Une fois passé l’arrêt Valrose, nous étions presque seuls dans notre voiture, et quand je suis descendu à l’arrêt Gorbella, il est descendu derrière moi. Alors, je me suis retourné et j’ai dit:
— Pourquoi me suivez-vous? Qu’est-ce que vous me voulez?
Nous nous faisions face. Il ne s’est pas dérobé, il n’a pas cessé de sourire. Il m’a répondu:
— J’ai vu, à la bibliothèque, que vous dessiniez les gens, peut-être moi. Et je me suis dit que vous accepteriez de me montrer vos dessins.
— Que vous importe mes dessins? Que me voulez-vous?
— Et vous, que voulez-vous?
— Je ne comprends pas.
— Mais si, vous comprenez très bien. Que faites-vous au milieu des étudiants, à les dessiner sans qu’ils vous voient?
Cette réponse m’a troublé. J’en ai été comme étourdi. Pourtant je n’ai pas eu à chercher longtemps une réponse. J’ai dit:
— Je suis illustrateur. Le dessin est mon métier. Je dessine partout et toujours.
Il a hésité. Il tournait la tête tandis qu'il me parlait, il regardait ailleurs. Et un instant j'ai craint un guet-apens. J'ai regardé autour de nous, mais non, nous étions seuls. Puis, toujours le regard ailleurs, il a dit sur un ton plus doux, ou plus las, comme si maintenant il lâchait prise:
— Je vous crois. Après tout, peut-être que vous ne m’avez pas dessiné. C’est vrai que je n’arrête pas de bouger. Mais j’ai faim. Voulez-vous m’offrir un repas?
Je m’étais attendu à tout sauf à cela. Il avait faim.
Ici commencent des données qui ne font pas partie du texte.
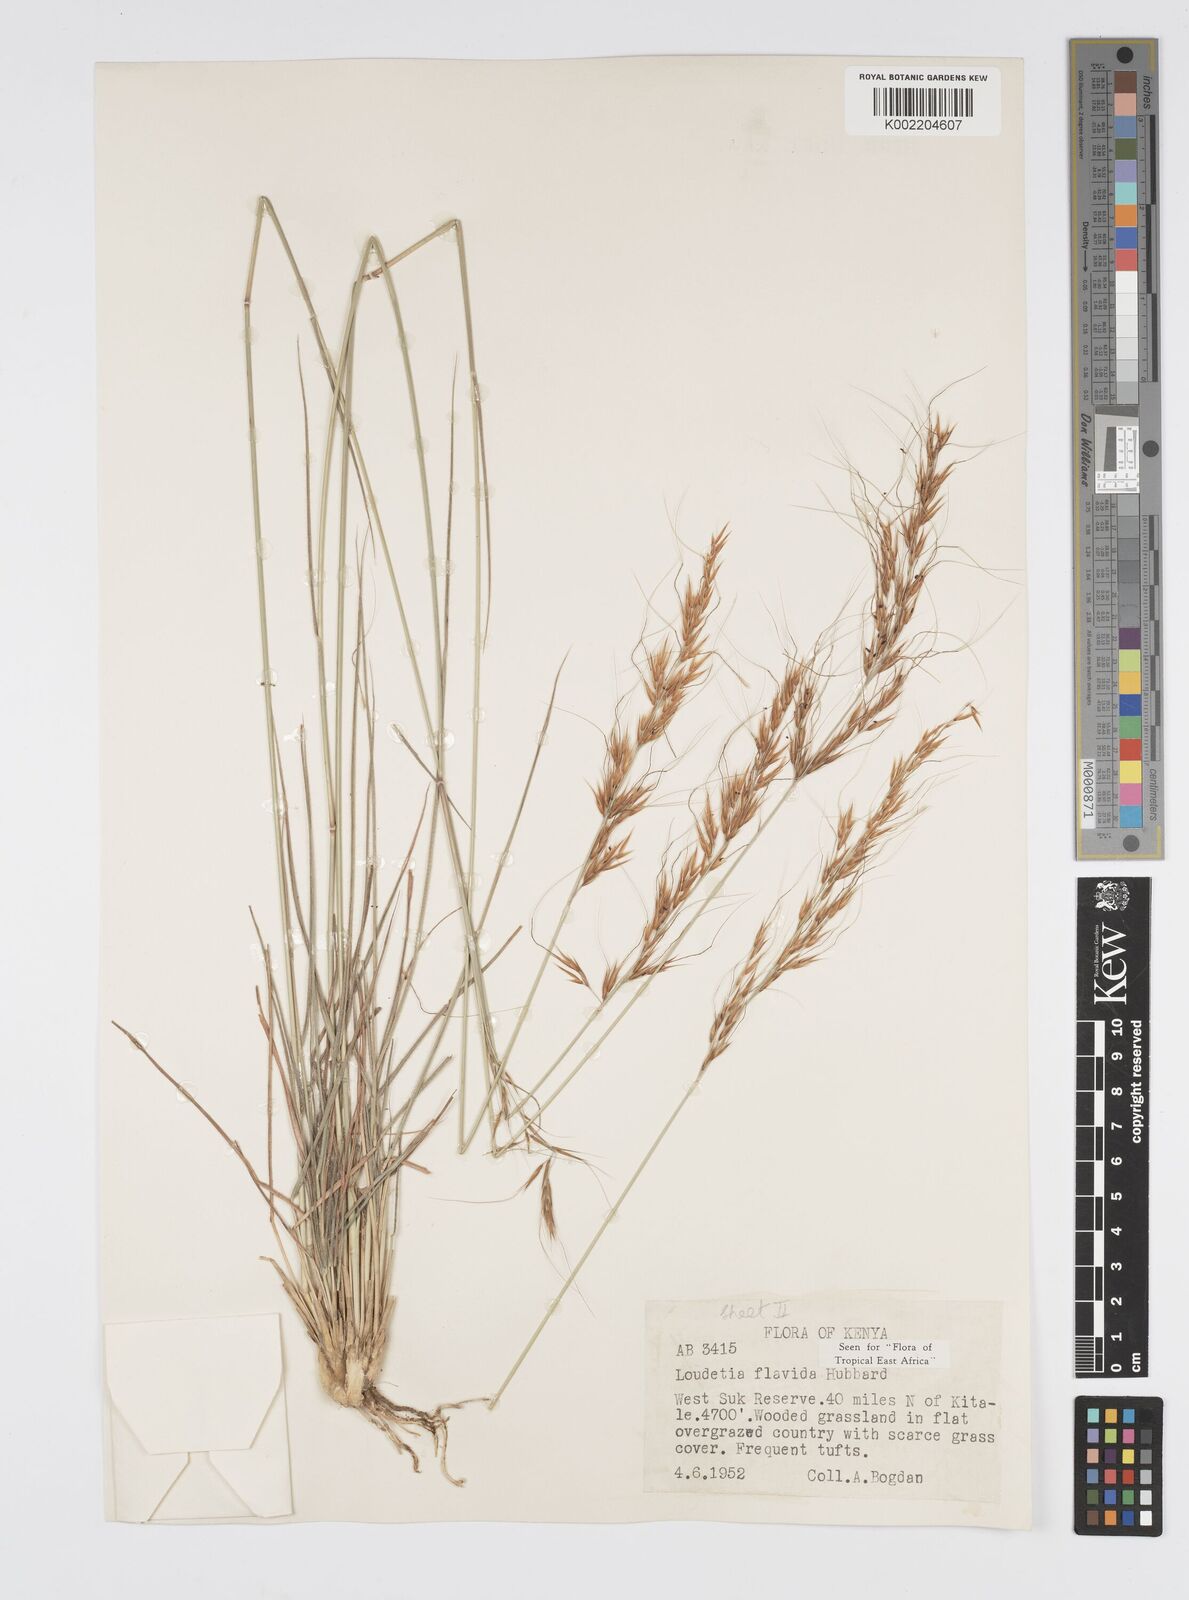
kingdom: Plantae
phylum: Tracheophyta
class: Liliopsida
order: Poales
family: Poaceae
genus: Loudetia
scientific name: Loudetia flavida
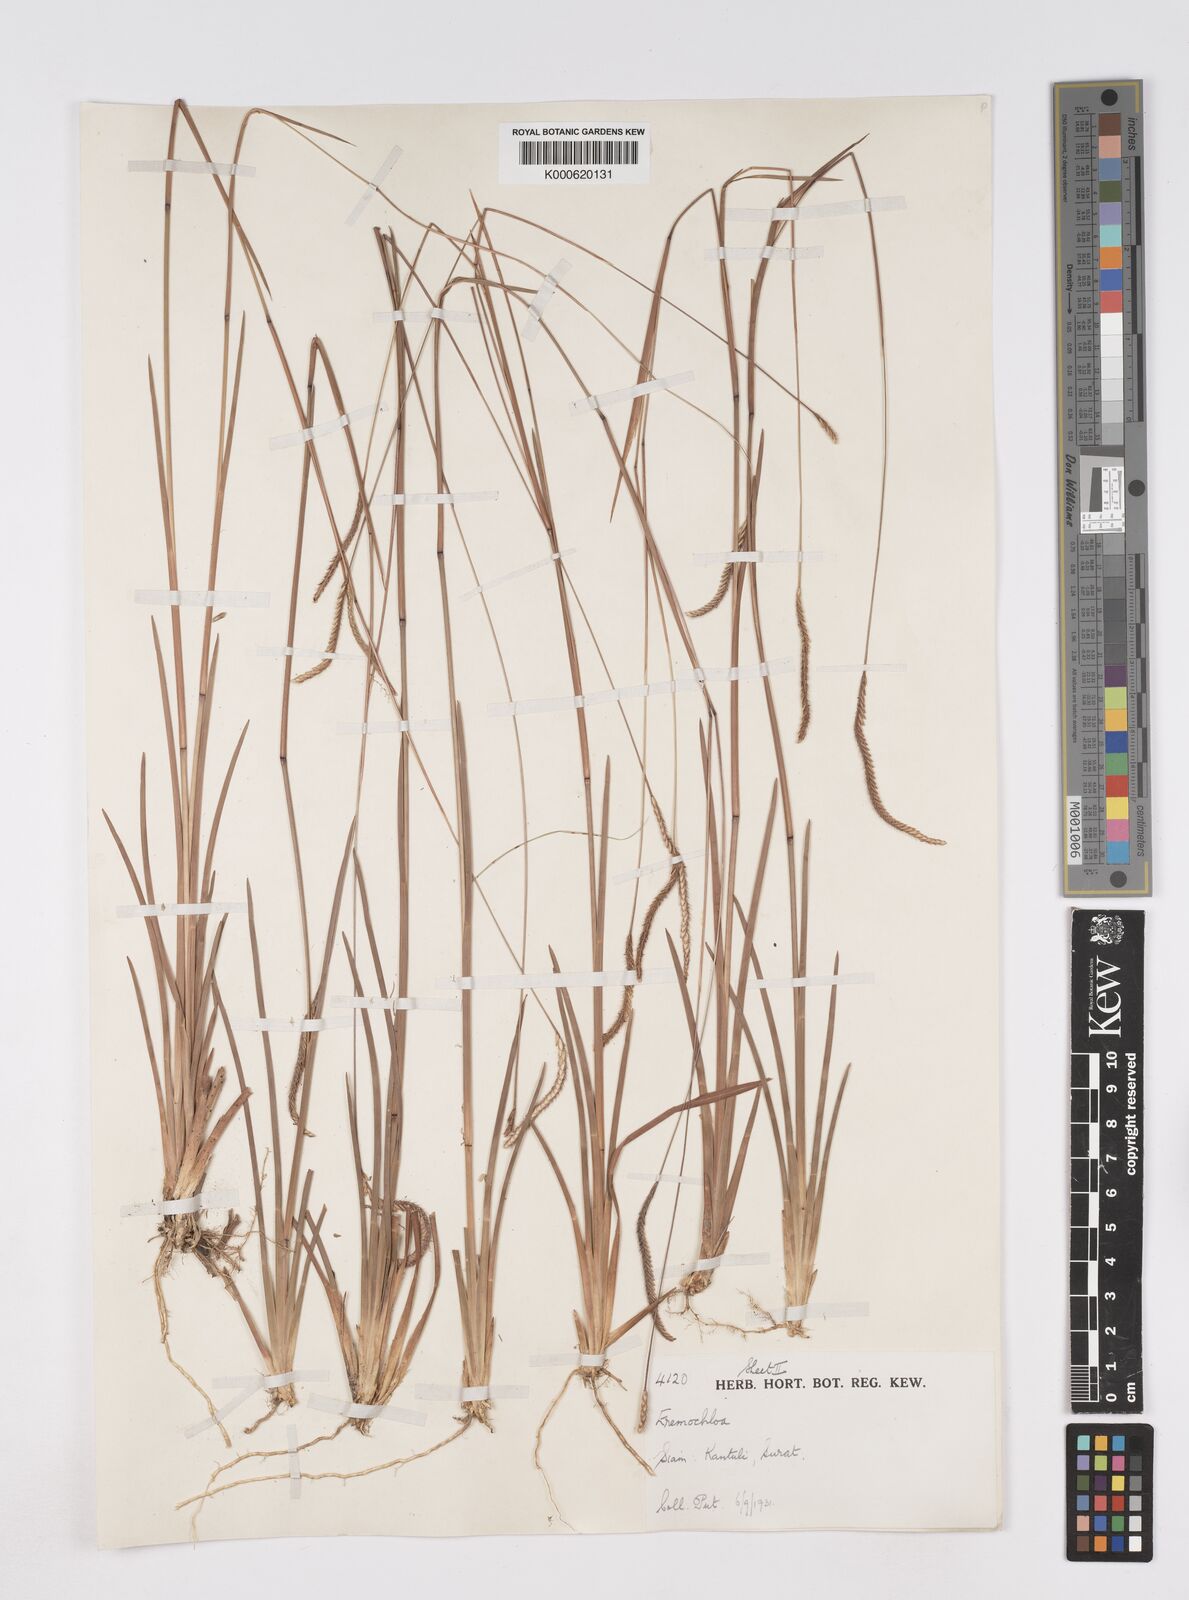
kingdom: Plantae
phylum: Tracheophyta
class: Liliopsida
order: Poales
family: Poaceae
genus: Eremochloa
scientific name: Eremochloa ciliaris
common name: Fringed centipede grass
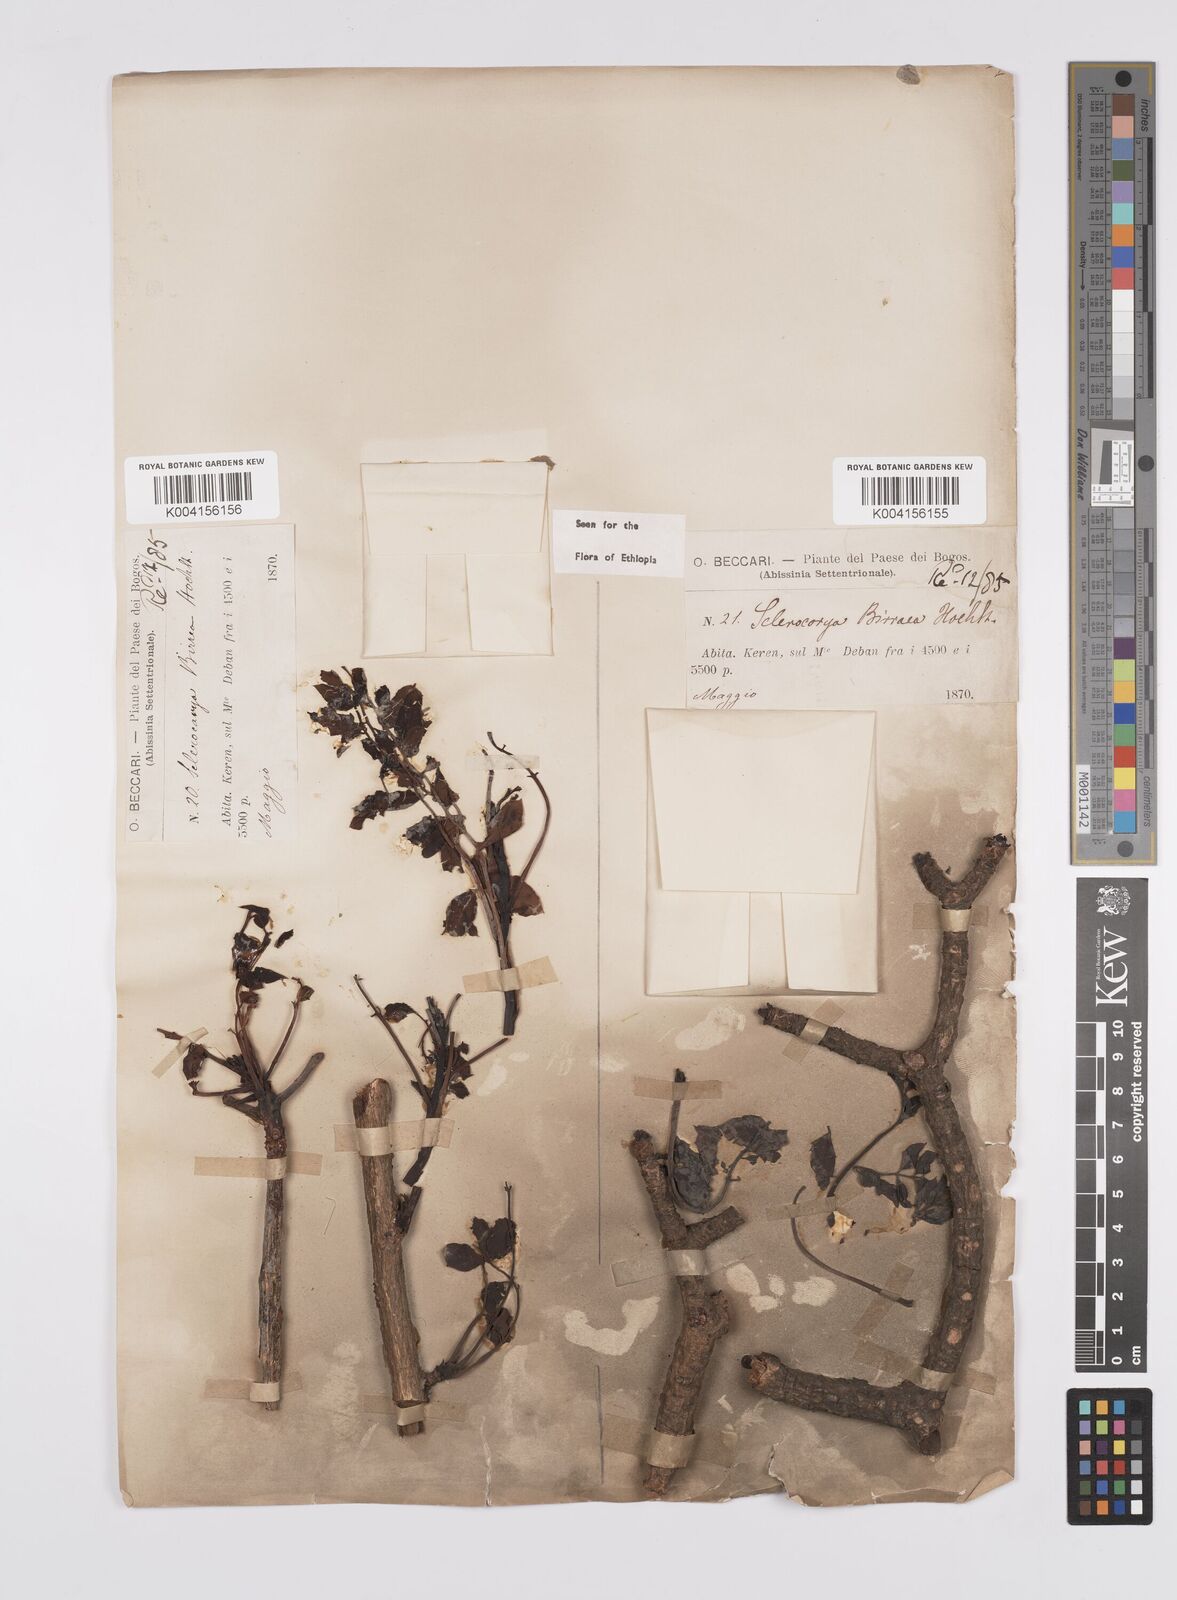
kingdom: Plantae
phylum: Tracheophyta
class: Magnoliopsida
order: Sapindales
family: Anacardiaceae
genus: Sclerocarya
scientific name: Sclerocarya birrea
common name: Marula
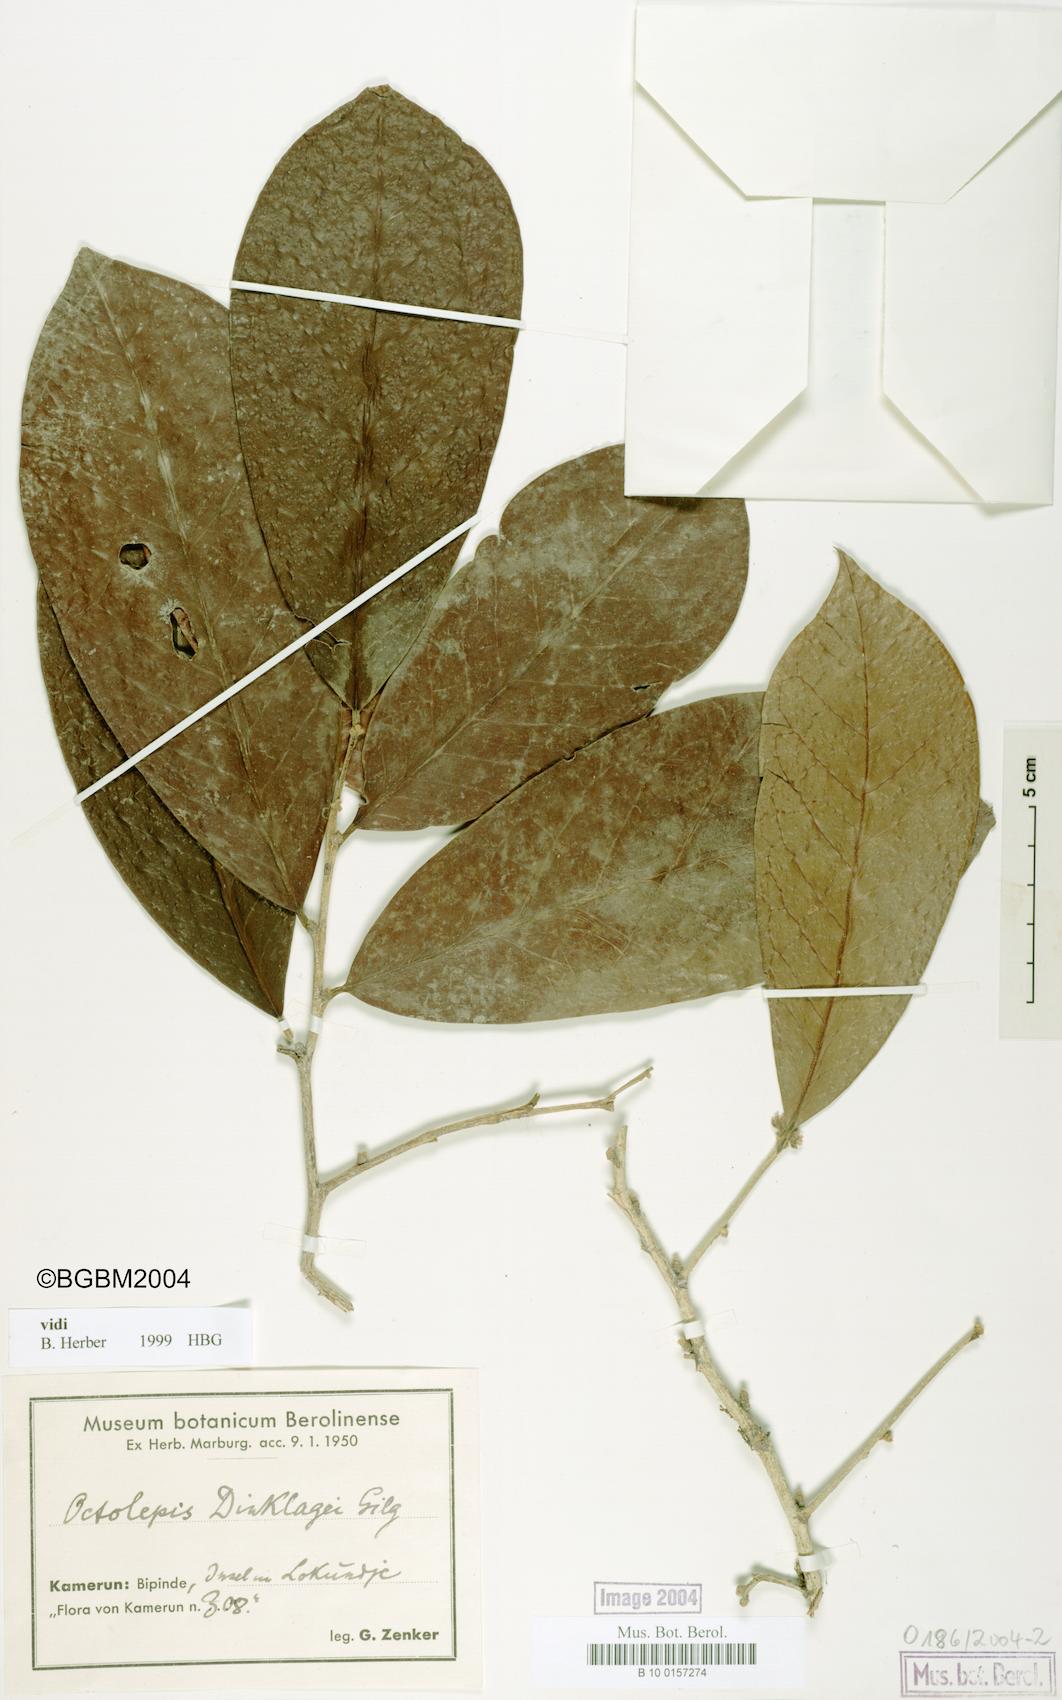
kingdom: Plantae
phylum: Tracheophyta
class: Magnoliopsida
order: Malvales
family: Thymelaeaceae
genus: Octolepis
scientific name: Octolepis casearia
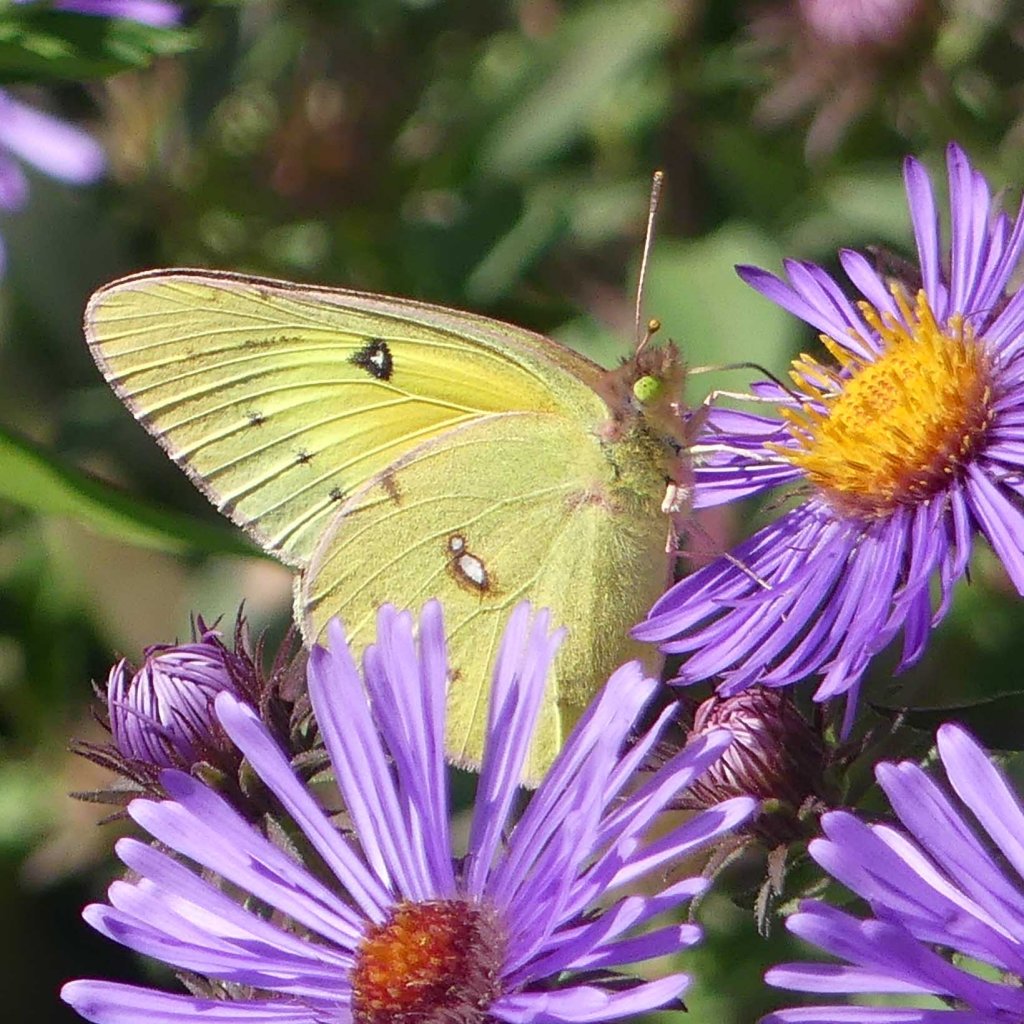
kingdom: Animalia
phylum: Arthropoda
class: Insecta
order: Lepidoptera
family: Pieridae
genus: Colias
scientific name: Colias eurytheme
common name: Orange Sulphur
Et c’était à moi qu’il venait le dire. J’ai répondu.
— Un repas? Je ne vois pas pourquoi je vous offrirais un repas ? (Puis, sans avoir réfléchi:) Quel âge as-tu?
— J’ai dix-huit ans? Vous ne risquez rien. 
Son sourire en coin avait un air canaille. Il regardait dans le vide. 
— Dix-huit ans? C’est n’est pas vrai.
— Disons dix-sept. Et je vous assure que j’ai faim. Ça, c’est la vrai vérité. Je vous jure. 
Ses paroles, son attitude avaient le pouvoir de m'étourdir. C'était comme si je m'étais trouvé sur le pont d'un bateau, au large de Concarneau, et que je devais m'accrocher au bastingage. Moi aussi, j'ai changé de ton. J'ai dit:
— Le soir, tous les restaurants du quartier sont fermés.
Et déjà je m’apprêtais à lui proposer des sous. De quoi dîner. Mais il ne m’a pas laissé le temps de finir. Il a dit:
— Peut-être que vous n’habitez pas loin. Je crois que vous n’habitez pas loin. Emmenez-moi chez vous.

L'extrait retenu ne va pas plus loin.